Seitentext:

Der Zustand der Welt ist auf jeden Fall beschissen.

Der Autor arbeitet in dem Artikel meiner Meinung nach einige Punkte gut heraus.

„ Geschieht das nicht, kommt die „Ökodiktatur“ von ganz allein. Denn dann wird es schon in näherer Zukunft egal sein, wer beim Überschreiten der 1,5 oder gar 2 Grad die politische Verantwortung im Land trägt.

Dann werden politische Entscheidungen nur noch puren Notwendigkeiten folgen, Resilienzmaßnahmen als Konsequenzen nahezu alternativlos und die Einschränkungen Stück um Stück dramatischer werden.

Kurz gesagt: Wenn nichts mehr hilft, wenn die Zeit für ein freundliches Umlenken auf den öffentlichen Nahverkehr und die Bahn (samt massivem Ausbau) nicht mehr reicht, werden Verbrennermotoren, vor allem und zuerst im privat genutzten Bereich, eben verboten.“

Ich würde diese Zeilen gerne als ferne Dystopie betrachten, allein mir fehlt der Glaube…

Kennen wir eigentlich historische Beispiele, wo durch vorbeugende Repression eine womöglich drohende umfassendere Repression abgewendet werden konnte?

Es sehr gelungener Kommentar, auch wenn ich es inhaltlich nicht teile: ich war auch willens die 10€ via Paypal (ausschließlich dieser Kommentar) in den Redaktions-Topf zu werfen, aber wenn ich dazu komplett das Rechnungsformular ausfüllen muss gibt es den 10er bar im Briefkasten der Redaktion dauert aber noch ca. 5 Wochen, kauft davon was essbares!

Aufgeführte Einträge:
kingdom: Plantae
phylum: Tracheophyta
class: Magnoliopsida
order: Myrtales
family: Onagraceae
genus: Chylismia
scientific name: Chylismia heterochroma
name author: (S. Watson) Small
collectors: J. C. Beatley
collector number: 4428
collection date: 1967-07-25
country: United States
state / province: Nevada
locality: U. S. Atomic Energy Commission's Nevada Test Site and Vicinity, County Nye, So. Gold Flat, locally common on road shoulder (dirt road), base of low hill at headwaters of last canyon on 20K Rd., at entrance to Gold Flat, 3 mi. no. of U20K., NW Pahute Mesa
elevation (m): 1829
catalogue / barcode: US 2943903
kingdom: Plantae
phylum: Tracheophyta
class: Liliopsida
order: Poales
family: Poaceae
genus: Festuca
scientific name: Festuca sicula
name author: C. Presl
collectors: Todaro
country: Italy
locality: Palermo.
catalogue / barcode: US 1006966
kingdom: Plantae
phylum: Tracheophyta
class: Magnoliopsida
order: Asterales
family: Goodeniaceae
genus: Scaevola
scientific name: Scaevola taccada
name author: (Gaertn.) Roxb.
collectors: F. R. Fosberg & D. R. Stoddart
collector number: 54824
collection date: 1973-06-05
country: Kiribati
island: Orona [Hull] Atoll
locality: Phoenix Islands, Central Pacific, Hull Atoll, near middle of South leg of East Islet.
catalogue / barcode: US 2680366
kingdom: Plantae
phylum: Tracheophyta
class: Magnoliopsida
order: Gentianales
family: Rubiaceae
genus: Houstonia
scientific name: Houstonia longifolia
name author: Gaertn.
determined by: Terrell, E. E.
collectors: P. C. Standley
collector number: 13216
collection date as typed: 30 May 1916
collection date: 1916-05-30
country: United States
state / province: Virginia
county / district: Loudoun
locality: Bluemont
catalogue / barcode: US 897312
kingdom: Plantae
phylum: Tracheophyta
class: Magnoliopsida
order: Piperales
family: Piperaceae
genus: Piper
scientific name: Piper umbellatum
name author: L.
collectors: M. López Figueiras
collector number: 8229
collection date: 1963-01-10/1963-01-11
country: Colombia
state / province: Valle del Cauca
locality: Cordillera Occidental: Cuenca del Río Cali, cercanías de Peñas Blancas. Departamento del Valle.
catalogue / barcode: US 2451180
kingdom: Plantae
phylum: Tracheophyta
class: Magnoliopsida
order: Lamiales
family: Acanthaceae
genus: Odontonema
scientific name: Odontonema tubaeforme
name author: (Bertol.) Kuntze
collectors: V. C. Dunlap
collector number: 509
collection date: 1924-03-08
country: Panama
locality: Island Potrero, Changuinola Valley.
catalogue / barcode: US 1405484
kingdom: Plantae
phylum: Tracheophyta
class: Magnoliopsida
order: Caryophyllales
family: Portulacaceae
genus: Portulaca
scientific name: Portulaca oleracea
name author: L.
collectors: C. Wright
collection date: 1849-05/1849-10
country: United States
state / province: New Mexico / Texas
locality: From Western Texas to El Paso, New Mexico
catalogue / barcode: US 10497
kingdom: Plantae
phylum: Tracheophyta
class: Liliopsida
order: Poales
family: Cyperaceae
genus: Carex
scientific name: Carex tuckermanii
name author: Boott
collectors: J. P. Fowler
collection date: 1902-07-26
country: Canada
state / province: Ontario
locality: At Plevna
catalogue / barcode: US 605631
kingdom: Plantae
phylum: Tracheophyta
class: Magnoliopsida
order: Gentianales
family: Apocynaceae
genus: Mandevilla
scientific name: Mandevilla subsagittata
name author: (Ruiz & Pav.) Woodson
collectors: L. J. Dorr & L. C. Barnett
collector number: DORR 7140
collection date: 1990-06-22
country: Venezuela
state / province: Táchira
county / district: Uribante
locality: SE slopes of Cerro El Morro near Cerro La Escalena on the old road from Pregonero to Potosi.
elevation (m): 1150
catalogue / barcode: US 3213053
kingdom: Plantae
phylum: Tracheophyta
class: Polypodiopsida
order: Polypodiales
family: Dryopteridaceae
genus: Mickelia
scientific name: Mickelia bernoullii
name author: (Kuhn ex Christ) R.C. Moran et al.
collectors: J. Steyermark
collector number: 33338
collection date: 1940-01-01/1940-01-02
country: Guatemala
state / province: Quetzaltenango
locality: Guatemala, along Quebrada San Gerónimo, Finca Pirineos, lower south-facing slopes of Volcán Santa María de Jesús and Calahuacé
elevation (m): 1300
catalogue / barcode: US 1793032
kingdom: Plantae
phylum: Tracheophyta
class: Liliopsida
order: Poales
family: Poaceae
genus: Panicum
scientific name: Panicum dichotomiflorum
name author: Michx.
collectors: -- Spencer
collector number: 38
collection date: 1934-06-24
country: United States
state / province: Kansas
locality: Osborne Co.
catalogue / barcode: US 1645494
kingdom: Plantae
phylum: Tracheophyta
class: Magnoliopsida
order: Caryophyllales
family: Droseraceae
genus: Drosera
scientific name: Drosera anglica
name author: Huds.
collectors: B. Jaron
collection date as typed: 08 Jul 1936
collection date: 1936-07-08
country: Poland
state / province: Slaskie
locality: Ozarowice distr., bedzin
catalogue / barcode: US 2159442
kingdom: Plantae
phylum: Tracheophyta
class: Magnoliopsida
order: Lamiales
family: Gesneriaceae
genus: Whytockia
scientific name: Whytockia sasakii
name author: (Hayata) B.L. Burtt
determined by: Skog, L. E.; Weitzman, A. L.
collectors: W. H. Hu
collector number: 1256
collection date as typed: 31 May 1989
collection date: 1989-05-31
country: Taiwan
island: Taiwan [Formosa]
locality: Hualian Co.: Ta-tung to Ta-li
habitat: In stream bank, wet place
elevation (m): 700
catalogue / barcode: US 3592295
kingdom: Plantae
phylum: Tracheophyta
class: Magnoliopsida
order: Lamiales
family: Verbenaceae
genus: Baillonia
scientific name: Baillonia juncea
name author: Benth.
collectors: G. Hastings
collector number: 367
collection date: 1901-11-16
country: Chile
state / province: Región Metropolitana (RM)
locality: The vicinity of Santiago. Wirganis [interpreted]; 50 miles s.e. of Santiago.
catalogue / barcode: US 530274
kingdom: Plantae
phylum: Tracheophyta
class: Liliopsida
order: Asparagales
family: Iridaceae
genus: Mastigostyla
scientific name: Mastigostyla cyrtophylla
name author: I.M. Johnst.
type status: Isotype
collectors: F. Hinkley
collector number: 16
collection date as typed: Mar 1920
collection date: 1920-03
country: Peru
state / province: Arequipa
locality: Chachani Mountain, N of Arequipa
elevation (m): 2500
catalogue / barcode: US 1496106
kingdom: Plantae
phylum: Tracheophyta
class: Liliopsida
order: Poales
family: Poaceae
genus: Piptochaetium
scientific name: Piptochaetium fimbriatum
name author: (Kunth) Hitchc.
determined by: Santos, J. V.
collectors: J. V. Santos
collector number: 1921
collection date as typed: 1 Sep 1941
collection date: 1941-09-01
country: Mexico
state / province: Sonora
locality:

Aufgabenstellung:
Schreiben Sie aus dem Seitentext alles von „Ich würde diese“ bis hinunter zu „abgewendet werden konnte?“ wortgetreu ab.

Lösung:
Ich würde diese Zeilen gerne als ferne Dystopie betrachten, allein mir fehlt der Glaube…

Kennen wir eigentlich historische Beispiele, wo durch vorbeugende Repression eine womöglich drohende umfassendere Repression abgewendet werden konnte?